Uno sospechaba entonces que el empeño fabulador de Nieva mezclaba ficción y realidad, pero que concedía más lugar al cuento que a lo cierto. Pasados los años, un buen día le concedieron una beca a un amigo común para realizar esculturas de vidrio en Venecia, y allá fue nuestro amigo, José Luis Toribio, por recomendación de Nieva, a la misma locanda en la que Nieva había vivido unos años. Aprovechando esa estancia, también estuve yo algún tiempo en Venecia y, juntos, pudimos conocer el mundo que Nieva frecuentaba allí, la Venecia insólita de los personajes que eran sus amigos.

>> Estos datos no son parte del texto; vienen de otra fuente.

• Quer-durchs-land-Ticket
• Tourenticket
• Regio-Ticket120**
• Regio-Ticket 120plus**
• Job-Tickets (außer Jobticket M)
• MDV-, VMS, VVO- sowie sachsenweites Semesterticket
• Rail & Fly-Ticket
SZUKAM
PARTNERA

Todos nos confirmábamos que teníamos entre nosotros a un genio que se llamaba Francisco Nieva. Pero por si alguien pudiera sentir en algún momento debilitada esta certidumbre, Nieva contaba con un propagandista de excepción en Bousoño, que convencía cada mediodía a Vicente Aleixandre, y por la noche a los demás, de que sólo un país como éste en los miserables días del franquismo podía mantener en los cajones del autor los textos inéditos del teatro furioso.

Es lógico que ahora venga Komla Aggor, de la Universidad de Wisconsin, y presente el libro Francisco Nieva. El teatro posmodernista. Tan lógico como que Cruz le pregunte: "¿Posmodernista, Paco?". Y tan lógico como que él responda: "Yo no sé qué es posmodernismo". Los que inventan algo son los últimos en enterarse.